We’ve already had a discussion of Pynchon’s use of “sez” in this book. There’s another slangy thing in here that I like quite a lot and which appeared a few times in this week’s reading.
It’s the above mentioned “oboy oboy.”
There is something so endearingly childish in this phrase, that I think it really conveys the glee which Slothrop (as I believe it is always him who thinks it) exhibits. I’ve never seen it written that way anywhere else and I find it very effective.
Now I had assumed that this device was littered throughout the book. But a Google Book search turns up only 8 instances of it in total (and two of those come after the spoiler line). So, perhaps it has just stuck with me.
I sort of wish I had more to say about this, but it struck me as a fun narrative device–and Pynchon certainly has a lot of them in this book.
I dig it too.
Me, three.
My first thought was of the original Scooby Doo cartoons, and a quick search says that Hanna-Barbera’s 1969 debut is contemporaneous with Pynchon’s writing. Coincidence, perhaps, but there is something sweet and goofy that echoes with 1970s popular culture.

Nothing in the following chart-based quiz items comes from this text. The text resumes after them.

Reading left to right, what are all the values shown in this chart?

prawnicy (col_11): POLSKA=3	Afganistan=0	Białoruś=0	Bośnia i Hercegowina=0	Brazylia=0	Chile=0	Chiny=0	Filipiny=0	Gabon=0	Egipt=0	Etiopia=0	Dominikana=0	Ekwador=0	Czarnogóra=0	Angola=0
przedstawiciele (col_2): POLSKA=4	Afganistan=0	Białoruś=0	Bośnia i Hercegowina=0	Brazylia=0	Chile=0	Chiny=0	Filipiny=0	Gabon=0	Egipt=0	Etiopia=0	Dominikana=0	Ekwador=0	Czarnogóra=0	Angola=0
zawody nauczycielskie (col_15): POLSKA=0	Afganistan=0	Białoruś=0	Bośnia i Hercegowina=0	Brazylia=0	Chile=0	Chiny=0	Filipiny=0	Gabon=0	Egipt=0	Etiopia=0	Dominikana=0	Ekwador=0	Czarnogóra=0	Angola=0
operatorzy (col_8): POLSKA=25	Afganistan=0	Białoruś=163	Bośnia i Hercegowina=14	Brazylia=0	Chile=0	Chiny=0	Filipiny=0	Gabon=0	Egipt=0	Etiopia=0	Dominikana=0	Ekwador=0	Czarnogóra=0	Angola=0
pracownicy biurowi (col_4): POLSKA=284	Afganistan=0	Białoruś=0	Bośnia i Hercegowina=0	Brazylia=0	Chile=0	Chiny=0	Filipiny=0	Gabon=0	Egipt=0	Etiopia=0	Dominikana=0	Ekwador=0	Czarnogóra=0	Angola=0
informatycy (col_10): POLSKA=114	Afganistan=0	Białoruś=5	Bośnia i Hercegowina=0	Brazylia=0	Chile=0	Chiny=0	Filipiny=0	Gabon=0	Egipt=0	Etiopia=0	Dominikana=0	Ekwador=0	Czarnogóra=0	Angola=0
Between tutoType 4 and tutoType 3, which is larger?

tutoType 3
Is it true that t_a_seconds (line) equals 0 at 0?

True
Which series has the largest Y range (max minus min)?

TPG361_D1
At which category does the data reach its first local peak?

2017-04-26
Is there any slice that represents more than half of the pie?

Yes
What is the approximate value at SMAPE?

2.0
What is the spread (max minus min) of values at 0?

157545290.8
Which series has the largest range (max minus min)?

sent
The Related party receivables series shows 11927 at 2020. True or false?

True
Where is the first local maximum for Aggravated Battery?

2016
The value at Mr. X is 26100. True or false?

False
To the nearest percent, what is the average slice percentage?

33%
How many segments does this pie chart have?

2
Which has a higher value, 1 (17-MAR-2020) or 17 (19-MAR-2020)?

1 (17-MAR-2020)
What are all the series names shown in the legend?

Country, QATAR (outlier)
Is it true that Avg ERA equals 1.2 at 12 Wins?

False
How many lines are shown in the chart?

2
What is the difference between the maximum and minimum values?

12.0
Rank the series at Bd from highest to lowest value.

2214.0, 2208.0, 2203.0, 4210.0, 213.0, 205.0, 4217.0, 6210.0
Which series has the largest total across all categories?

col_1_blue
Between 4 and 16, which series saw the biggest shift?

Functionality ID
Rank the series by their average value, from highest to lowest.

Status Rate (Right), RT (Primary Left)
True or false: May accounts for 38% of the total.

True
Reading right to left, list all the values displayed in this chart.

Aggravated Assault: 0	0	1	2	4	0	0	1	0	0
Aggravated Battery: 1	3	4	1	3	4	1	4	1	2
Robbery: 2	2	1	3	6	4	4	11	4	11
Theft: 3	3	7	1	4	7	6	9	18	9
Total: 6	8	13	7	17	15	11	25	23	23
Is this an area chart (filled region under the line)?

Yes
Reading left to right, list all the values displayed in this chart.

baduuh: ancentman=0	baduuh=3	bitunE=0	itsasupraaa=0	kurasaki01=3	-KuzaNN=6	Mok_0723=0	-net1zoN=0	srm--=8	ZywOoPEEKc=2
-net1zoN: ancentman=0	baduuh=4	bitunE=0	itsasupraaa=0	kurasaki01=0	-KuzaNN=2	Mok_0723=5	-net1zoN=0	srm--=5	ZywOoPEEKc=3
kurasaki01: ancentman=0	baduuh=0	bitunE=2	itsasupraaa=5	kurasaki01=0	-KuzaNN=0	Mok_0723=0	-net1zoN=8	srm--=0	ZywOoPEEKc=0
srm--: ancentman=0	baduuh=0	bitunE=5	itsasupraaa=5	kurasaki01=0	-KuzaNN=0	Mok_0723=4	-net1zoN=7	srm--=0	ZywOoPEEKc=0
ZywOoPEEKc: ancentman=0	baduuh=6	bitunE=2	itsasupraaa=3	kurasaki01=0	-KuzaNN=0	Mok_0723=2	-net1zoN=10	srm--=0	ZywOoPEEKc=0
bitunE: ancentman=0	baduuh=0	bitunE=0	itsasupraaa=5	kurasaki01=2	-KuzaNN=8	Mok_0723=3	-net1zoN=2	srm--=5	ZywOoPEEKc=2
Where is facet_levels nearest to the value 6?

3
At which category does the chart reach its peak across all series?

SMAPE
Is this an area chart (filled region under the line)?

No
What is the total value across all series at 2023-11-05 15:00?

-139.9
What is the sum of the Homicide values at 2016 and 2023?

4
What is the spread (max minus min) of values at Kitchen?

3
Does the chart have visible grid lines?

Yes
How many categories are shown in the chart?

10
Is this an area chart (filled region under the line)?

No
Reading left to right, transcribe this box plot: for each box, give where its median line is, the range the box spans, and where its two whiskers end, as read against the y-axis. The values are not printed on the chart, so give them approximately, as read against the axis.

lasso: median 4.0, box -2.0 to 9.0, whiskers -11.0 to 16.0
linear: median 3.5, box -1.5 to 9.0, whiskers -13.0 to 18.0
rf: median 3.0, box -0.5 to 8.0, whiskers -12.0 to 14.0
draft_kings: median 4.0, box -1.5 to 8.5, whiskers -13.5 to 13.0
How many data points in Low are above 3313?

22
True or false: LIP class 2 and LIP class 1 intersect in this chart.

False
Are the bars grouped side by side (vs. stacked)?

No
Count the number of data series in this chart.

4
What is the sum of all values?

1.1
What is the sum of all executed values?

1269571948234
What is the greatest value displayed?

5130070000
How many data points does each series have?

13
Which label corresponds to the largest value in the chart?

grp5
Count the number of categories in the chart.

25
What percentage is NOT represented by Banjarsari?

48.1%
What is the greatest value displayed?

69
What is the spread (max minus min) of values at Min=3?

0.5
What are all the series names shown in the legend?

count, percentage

Totally agree, Christine. I feel like theres a lot of 70s pop culture stuff going on (even though it is set in the 40s). The “sweetness” is a fascinating juxtaposition for so much very very unsweet behavior.
And it feels like part of that dreadful wartime pull of “live so it doesn’t feel like death.” Those bits of humanity that fight through all the bullshit like those few green plants poking through on a sandy beach.
I think that the sweetness and goofiness is indicative of his innocence. And part of growing up is the recognition of evil. Right now his paranoia feels a bit like a lark, speculating on the connections of Marvy while simultaneously dispatching him with custard pies (Was Pynchon watching so many silent films that he had to include a pie fight?) But we saw real evil in Pointsman who was wiling to damage or destroy, in the most clinical terms, another human being, the embodiment of the banality of evil. It’s like watching a vivisection of a cartoon mouse.
“It’s like watching a vivisection of a cartoon mouse” and finding out that the cartoon is a costume, beneath which there is viscera and gore and intense pain.
Thanks for the great simile to help me label my intense discomfort at watching Slothrop’s goofy innocence peeled forcibly away from his skeletal system.